Figure 1 is a front view showing an example of the annealing process in the thin film manufacturing method according to an embodiment of the present invention; Figure 2 is a front view showing another example of the annealing process in the thin film manufacturing method of the present invention; FIG. 3 is a front view showing a conventional example of an annealing process. 1... Rotating box 2... Rolling out rono k 3...
Polymer substrate on which a thin film is formed, 4... Guide roller, 5... Temperature raising roller, 6... Winding port-)L
,, 7...Nozzle, 8...Heat-setting

Claims (4)

[Claims] (1) Production of a thin film by forming a thin film layer directly or via an underlayer on a polymer substrate, and then running the polymer substrate along a heating roller in the atmosphere or an atmosphere containing an equivalent or higher amount of oxygen. The method is characterized in that the tensions on the entry and exit sides of the temperature-raising roller are different, and when the polymer substrate is along the temperature-raising roller, a gas flow is blown from the outside of the circumferential surface of the temperature-raising roller.
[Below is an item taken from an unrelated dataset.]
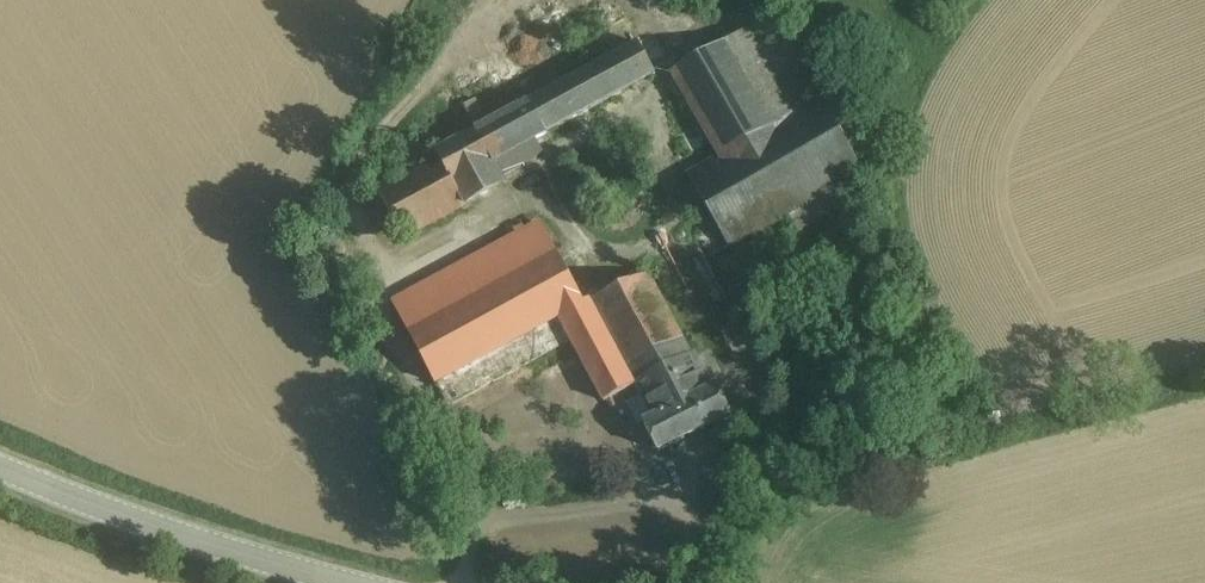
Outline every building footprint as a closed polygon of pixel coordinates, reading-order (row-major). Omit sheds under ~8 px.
[(726,33),(774,119),(822,92),(774,6),(726,33)] [(774,119),(726,33),(671,64),(719,150),(774,119)] [(479,127),(493,154),(656,67),(639,35),(476,122),(479,127)] [(857,153),(822,92),(774,119),(719,150),(687,168),(727,238),(787,203),(829,180),(875,153),(871,145),(857,153)] [(443,153),(465,196),(505,176),(493,154),(479,127),(440,146),(443,153)] [(379,184),(401,228),(465,196),(443,153),(379,184)] [(839,198),(829,180),(787,203),(797,222),(839,198)] [(394,292),(412,328),(560,253),(542,218),(394,292)] [(412,328),(434,372),(558,309),(582,297),(560,253),(412,328)] [(707,385),(649,265),(592,292),(649,412),(707,385)] [(631,382),(587,295),(582,297),(558,309),(569,332),(602,396),(631,382)] [(569,332),(558,309),(434,372),(446,394),(569,332)] [(649,412),(641,416),(656,447),(721,417),(732,411),(717,380),(649,412)]
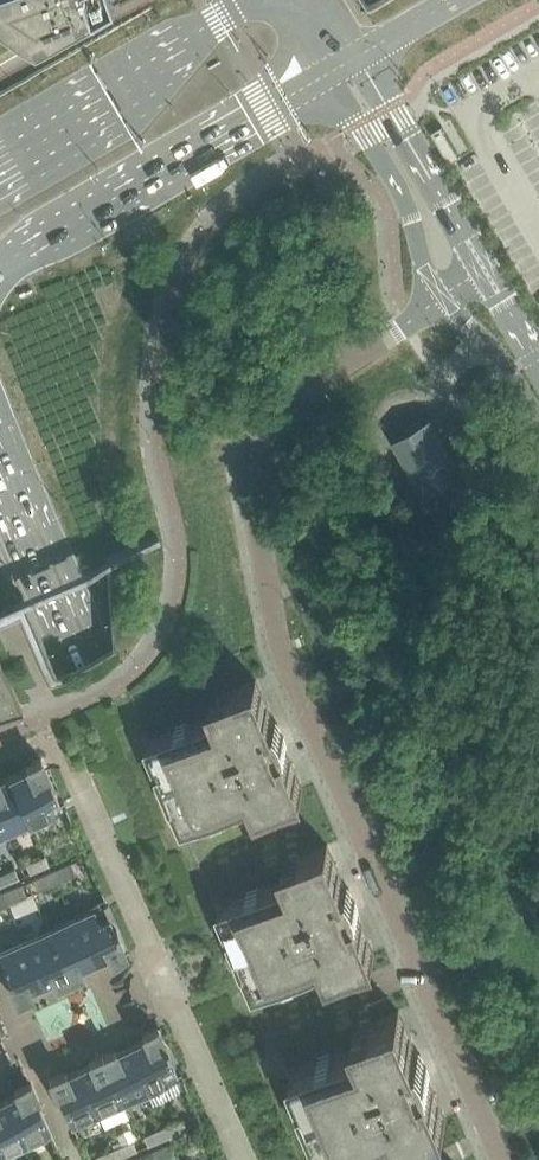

Method for manufacturing thin films. (2) The method for producing a thin film according to claim 1, wherein the gas flow comprises heated gas. (3) The circumferential surface temperature of the temperature-raising roller is in the range of 150°C to 400°C, and the difference between the gas flow temperature near the circumferential surface of the temperature-raising roller and the room temperature is the same as the temperature of the temperature-raising roller and the room temperature. Claim 2 characterized in that the difference is substantially 1/2 or more.
Method of manufacturing the described thin film. (4) Pressure P (kg/cm^2) of pressing the polymer substrate onto the circumferential surface of the temperature raising roller by gas flow, width W (cm) of the polymer substrate, and the temperature increase between the polymer substrate and the temperature increasing roller. The relationship between the contact length L (cm) of the roller and the tensions T_1 (g) and T_2 (g) on the entry and exit sides of the heating roller is 5.
The method for producing a thin film according to claim 1, 2, or 3, wherein PLW≧|T_1−T_2|.